Records to use ::
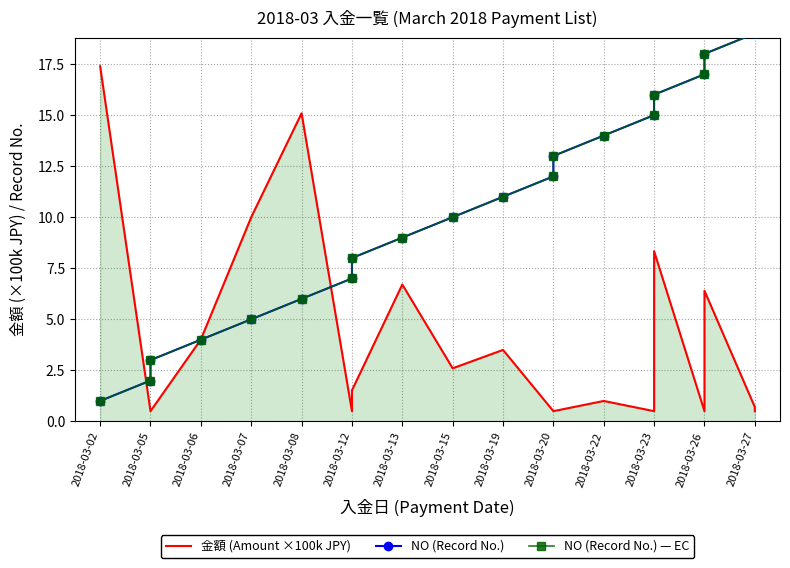

What position from the left is 2018-03-07?

4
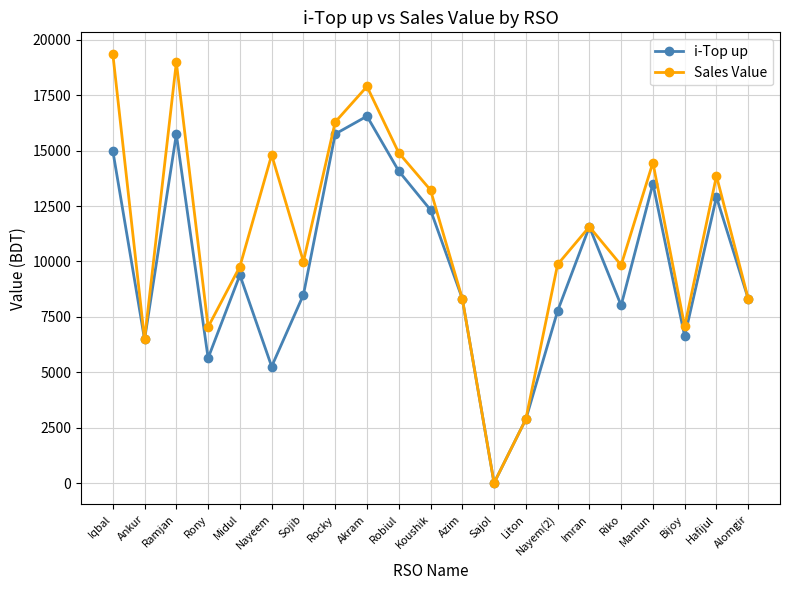

What is the value of the Sales Value point at the 12th from the left?

8324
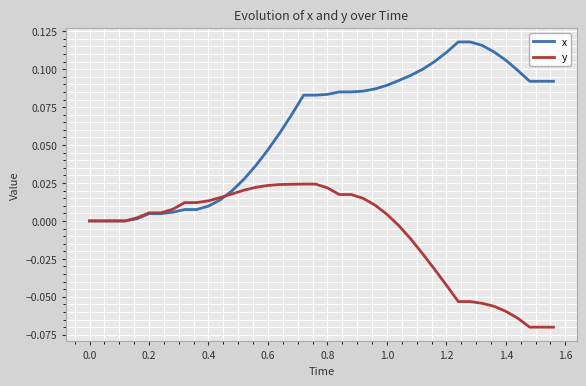

Which series has the widest spread of values?

x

Activity :: Can you put the data above into a JSON list of strings, with one string per line and blank lines left out? Cover all of the data, but leave the pictures out.

Solution ::
[
  "What position from the left is 2018-03-07?",
  "4",
  "What is the value of the Sales Value point at the 12th from the left?",
  "8324",
  "Which series has the widest spread of values?",
  "x"
]